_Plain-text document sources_

====================

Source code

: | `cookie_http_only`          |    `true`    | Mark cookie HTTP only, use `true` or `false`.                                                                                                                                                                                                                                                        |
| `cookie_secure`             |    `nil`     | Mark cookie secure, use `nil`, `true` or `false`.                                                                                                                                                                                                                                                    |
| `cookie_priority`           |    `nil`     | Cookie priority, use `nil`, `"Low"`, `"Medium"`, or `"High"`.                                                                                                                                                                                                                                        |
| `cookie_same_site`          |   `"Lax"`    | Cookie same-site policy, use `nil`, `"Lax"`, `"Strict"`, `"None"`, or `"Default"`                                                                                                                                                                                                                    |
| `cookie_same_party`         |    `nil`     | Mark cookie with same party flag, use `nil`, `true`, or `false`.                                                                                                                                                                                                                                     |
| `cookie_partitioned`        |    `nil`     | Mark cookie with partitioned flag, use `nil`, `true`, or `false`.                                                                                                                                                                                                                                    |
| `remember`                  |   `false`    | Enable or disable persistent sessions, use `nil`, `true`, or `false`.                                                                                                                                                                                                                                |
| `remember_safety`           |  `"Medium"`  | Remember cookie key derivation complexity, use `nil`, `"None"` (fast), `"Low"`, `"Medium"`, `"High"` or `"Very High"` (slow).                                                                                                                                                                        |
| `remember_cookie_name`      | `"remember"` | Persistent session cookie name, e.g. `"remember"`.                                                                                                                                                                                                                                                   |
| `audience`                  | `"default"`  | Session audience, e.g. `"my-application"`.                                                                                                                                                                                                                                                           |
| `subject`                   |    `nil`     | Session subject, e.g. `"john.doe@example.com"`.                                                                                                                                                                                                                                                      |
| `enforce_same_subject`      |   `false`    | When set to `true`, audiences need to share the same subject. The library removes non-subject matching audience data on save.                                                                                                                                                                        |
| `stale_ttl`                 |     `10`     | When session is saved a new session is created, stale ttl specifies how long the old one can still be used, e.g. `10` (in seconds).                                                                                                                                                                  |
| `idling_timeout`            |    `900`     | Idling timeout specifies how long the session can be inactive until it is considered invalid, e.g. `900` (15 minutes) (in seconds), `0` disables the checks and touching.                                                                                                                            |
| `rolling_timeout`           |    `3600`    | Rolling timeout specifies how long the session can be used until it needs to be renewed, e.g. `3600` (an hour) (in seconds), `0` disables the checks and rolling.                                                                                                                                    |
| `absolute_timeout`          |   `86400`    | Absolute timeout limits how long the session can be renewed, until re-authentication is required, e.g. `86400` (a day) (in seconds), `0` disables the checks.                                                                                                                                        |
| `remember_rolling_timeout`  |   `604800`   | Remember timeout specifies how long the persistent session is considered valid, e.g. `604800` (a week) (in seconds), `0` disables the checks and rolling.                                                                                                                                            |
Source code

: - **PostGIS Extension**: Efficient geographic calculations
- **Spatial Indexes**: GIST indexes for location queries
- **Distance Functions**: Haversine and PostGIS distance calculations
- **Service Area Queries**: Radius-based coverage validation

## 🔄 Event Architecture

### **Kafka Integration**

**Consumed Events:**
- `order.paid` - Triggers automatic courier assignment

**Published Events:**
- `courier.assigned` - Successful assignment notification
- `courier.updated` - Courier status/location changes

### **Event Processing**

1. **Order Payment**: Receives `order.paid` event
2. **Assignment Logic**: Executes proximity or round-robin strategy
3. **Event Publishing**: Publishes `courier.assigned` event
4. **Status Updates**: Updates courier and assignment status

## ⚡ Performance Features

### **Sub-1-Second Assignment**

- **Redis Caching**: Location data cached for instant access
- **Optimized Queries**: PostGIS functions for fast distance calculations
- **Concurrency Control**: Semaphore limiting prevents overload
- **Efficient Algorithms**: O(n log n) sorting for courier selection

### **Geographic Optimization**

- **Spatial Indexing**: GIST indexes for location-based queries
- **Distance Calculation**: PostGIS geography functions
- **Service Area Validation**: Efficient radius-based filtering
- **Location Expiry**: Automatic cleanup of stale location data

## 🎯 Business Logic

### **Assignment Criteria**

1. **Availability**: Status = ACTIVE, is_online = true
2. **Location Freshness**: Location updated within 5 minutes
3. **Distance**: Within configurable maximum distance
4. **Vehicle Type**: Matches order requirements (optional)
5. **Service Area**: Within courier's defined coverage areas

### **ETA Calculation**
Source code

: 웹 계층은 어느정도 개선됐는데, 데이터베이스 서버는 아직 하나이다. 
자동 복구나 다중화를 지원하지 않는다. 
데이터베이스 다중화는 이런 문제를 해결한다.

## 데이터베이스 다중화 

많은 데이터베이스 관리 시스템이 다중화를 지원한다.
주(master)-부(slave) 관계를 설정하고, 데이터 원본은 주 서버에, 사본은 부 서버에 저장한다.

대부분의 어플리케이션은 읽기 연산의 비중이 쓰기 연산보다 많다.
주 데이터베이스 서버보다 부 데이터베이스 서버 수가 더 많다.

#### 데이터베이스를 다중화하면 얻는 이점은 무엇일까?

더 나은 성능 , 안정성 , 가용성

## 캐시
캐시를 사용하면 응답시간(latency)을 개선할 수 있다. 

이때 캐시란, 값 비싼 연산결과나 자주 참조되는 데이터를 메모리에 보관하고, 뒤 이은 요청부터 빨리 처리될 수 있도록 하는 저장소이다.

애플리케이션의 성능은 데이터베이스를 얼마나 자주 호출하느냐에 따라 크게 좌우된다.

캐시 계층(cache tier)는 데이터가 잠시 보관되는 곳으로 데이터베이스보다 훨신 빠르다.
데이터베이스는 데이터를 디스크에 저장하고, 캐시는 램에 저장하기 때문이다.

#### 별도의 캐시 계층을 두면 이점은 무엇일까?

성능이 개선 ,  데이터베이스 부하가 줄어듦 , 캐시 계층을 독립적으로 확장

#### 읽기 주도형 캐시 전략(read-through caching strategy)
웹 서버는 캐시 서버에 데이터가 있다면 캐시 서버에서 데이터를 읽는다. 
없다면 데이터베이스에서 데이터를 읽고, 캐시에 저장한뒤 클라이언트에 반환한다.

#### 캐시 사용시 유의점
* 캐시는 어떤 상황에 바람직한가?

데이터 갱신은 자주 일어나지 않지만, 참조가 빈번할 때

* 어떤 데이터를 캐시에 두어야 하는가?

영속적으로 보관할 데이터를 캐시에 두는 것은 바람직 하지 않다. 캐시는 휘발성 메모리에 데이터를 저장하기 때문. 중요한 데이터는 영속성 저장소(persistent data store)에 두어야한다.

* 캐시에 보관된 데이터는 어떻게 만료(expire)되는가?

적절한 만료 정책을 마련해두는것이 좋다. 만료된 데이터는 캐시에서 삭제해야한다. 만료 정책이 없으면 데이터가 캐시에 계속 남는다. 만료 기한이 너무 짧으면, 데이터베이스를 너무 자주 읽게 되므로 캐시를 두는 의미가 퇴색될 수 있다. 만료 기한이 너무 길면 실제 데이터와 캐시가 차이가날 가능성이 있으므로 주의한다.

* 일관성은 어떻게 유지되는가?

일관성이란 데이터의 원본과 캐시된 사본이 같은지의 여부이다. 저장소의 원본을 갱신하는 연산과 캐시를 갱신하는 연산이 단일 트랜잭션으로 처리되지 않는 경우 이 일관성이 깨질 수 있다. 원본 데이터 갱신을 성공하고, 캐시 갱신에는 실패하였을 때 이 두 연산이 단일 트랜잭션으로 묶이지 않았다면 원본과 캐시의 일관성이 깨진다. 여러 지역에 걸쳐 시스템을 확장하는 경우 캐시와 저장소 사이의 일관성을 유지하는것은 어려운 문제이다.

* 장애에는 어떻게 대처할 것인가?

====================

Reproduce each entry exactly, leaving out nothing.

Source code

: | `cookie_http_only`          |    `true`    | Mark cookie HTTP only, use `true` or `false`.                                                                                                                                                                                                                                                        |
| `cookie_secure`             |    `nil`     | Mark cookie secure, use `nil`, `true` or `false`.                                                                                                                                                                                                                                                    |
| `cookie_priority`           |    `nil`     | Cookie priority, use `nil`, `"Low"`, `"Medium"`, or `"High"`.                                                                                                                                                                                                                                        |
| `cookie_same_site`          |   `"Lax"`    | Cookie same-site policy, use `nil`, `"Lax"`, `"Strict"`, `"None"`, or `"Default"`                                                                                                                                                                                                                    |
| `cookie_same_party`         |    `nil`     | Mark cookie with same party flag, use `nil`, `true`, or `false`.                                                                                                                                                                                                                                     |
| `cookie_partitioned`        |    `nil`     | Mark cookie with partitioned flag, use `nil`, `true`, or `false`.                                                                                                                                                                                                                                    |
| `remember`                  |   `false`    | Enable or disable persistent sessions, use `nil`, `true`, or `false`.                                                                                                                                                                                                                                |
| `remember_safety`           |  `"Medium"`  | Remember cookie key derivation complexity, use `nil`, `"None"` (fast), `"Low"`, `"Medium"`, `"High"` or `"Very High"` (slow).                                                                                                                                                                        |
| `remember_cookie_name`      | `"remember"` | Persistent session cookie name, e.g. `"remember"`.                                                                                                                                                                                                                                                   |
| `audience`                  | `"default"`  | Session audience, e.g. `"my-application"`.                                                                                                                                                                                                                                                           |
| `subject`                   |    `nil`     | Session subject, e.g. `"john.doe@example.com"`.                                                                                                                                                                                                                                                      |
| `enforce_same_subject`      |   `false`    | When set to `true`, audiences need to share the same subject. The library removes non-subject matching audience data on save.                                                                                                                                                                        |
| `stale_ttl`                 |     `10`     | When session is saved a new session is created, stale ttl specifies how long the old one can still be used, e.g. `10` (in seconds).                                                                                                                                                                  |
| `idling_timeout`            |    `900`     | Idling timeout specifies how long the session can be inactive until it is considered invalid, e.g. `900` (15 minutes) (in seconds), `0` disables the checks and touching.                                                                                                                            |
| `rolling_timeout`           |    `3600`    | Rolling timeout specifies how long the session can be used until it needs to be renewed, e.g. `3600` (an hour) (in seconds), `0` disables the checks and rolling.                                                                                                                                    |
| `absolute_timeout`          |   `86400`    | Absolute timeout limits how long the session can be renewed, until re-authentication is required, e.g. `86400` (a day) (in seconds), `0` disables the checks.                                                                                                                                        |
| `remember_rolling_timeout`  |   `604800`   | Remember timeout specifies how long the persistent session is considered valid, e.g. `604800` (a week) (in seconds), `0` disables the checks and rolling.                                                                                                                                            |
Source code

: - **PostGIS Extension**: Efficient geographic calculations
- **Spatial Indexes**: GIST indexes for location queries
- **Distance Functions**: Haversine and PostGIS distance calculations
- **Service Area Queries**: Radius-based coverage validation

## 🔄 Event Architecture

### **Kafka Integration**

**Consumed Events:**
- `order.paid` - Triggers automatic courier assignment

**Published Events:**
- `courier.assigned` - Successful assignment notification
- `courier.updated` - Courier status/location changes

### **Event Processing**

1. **Order Payment**: Receives `order.paid` event
2. **Assignment Logic**: Executes proximity or round-robin strategy
3. **Event Publishing**: Publishes `courier.assigned` event
4. **Status Updates**: Updates courier and assignment status

## ⚡ Performance Features

### **Sub-1-Second Assignment**

- **Redis Caching**: Location data cached for instant access
- **Optimized Queries**: PostGIS functions for fast distance calculations
- **Concurrency Control**: Semaphore limiting prevents overload
- **Efficient Algorithms**: O(n log n) sorting for courier selection

### **Geographic Optimization**

- **Spatial Indexing**: GIST indexes for location-based queries
- **Distance Calculation**: PostGIS geography functions
- **Service Area Validation**: Efficient radius-based filtering
- **Location Expiry**: Automatic cleanup of stale location data

## 🎯 Business Logic

### **Assignment Criteria**

1. **Availability**: Status = ACTIVE, is_online = true
2. **Location Freshness**: Location updated within 5 minutes
3. **Distance**: Within configurable maximum distance
4. **Vehicle Type**: Matches order requirements (optional)
5. **Service Area**: Within courier's defined coverage areas

### **ETA Calculation**
Source code

: 웹 계층은 어느정도 개선됐는데, 데이터베이스 서버는 아직 하나이다. 
자동 복구나 다중화를 지원하지 않는다. 
데이터베이스 다중화는 이런 문제를 해결한다.

## 데이터베이스 다중화 

많은 데이터베이스 관리 시스템이 다중화를 지원한다.
주(master)-부(slave) 관계를 설정하고, 데이터 원본은 주 서버에, 사본은 부 서버에 저장한다.

대부분의 어플리케이션은 읽기 연산의 비중이 쓰기 연산보다 많다.
주 데이터베이스 서버보다 부 데이터베이스 서버 수가 더 많다.

#### 데이터베이스를 다중화하면 얻는 이점은 무엇일까?

더 나은 성능 , 안정성 , 가용성

## 캐시
캐시를 사용하면 응답시간(latency)을 개선할 수 있다. 

이때 캐시란, 값 비싼 연산결과나 자주 참조되는 데이터를 메모리에 보관하고, 뒤 이은 요청부터 빨리 처리될 수 있도록 하는 저장소이다.

애플리케이션의 성능은 데이터베이스를 얼마나 자주 호출하느냐에 따라 크게 좌우된다.

캐시 계층(cache tier)는 데이터가 잠시 보관되는 곳으로 데이터베이스보다 훨신 빠르다.
데이터베이스는 데이터를 디스크에 저장하고, 캐시는 램에 저장하기 때문이다.

#### 별도의 캐시 계층을 두면 이점은 무엇일까?

성능이 개선 ,  데이터베이스 부하가 줄어듦 , 캐시 계층을 독립적으로 확장

#### 읽기 주도형 캐시 전략(read-through caching strategy)
웹 서버는 캐시 서버에 데이터가 있다면 캐시 서버에서 데이터를 읽는다. 
없다면 데이터베이스에서 데이터를 읽고, 캐시에 저장한뒤 클라이언트에 반환한다.

#### 캐시 사용시 유의점
* 캐시는 어떤 상황에 바람직한가?

데이터 갱신은 자주 일어나지 않지만, 참조가 빈번할 때

* 어떤 데이터를 캐시에 두어야 하는가?

영속적으로 보관할 데이터를 캐시에 두는 것은 바람직 하지 않다. 캐시는 휘발성 메모리에 데이터를 저장하기 때문. 중요한 데이터는 영속성 저장소(persistent data store)에 두어야한다.

* 캐시에 보관된 데이터는 어떻게 만료(expire)되는가?

적절한 만료 정책을 마련해두는것이 좋다. 만료된 데이터는 캐시에서 삭제해야한다. 만료 정책이 없으면 데이터가 캐시에 계속 남는다. 만료 기한이 너무 짧으면, 데이터베이스를 너무 자주 읽게 되므로 캐시를 두는 의미가 퇴색될 수 있다. 만료 기한이 너무 길면 실제 데이터와 캐시가 차이가날 가능성이 있으므로 주의한다.

* 일관성은 어떻게 유지되는가?

일관성이란 데이터의 원본과 캐시된 사본이 같은지의 여부이다. 저장소의 원본을 갱신하는 연산과 캐시를 갱신하는 연산이 단일 트랜잭션으로 처리되지 않는 경우 이 일관성이 깨질 수 있다. 원본 데이터 갱신을 성공하고, 캐시 갱신에는 실패하였을 때 이 두 연산이 단일 트랜잭션으로 묶이지 않았다면 원본과 캐시의 일관성이 깨진다. 여러 지역에 걸쳐 시스템을 확장하는 경우 캐시와 저장소 사이의 일관성을 유지하는것은 어려운 문제이다.

* 장애에는 어떻게 대처할 것인가?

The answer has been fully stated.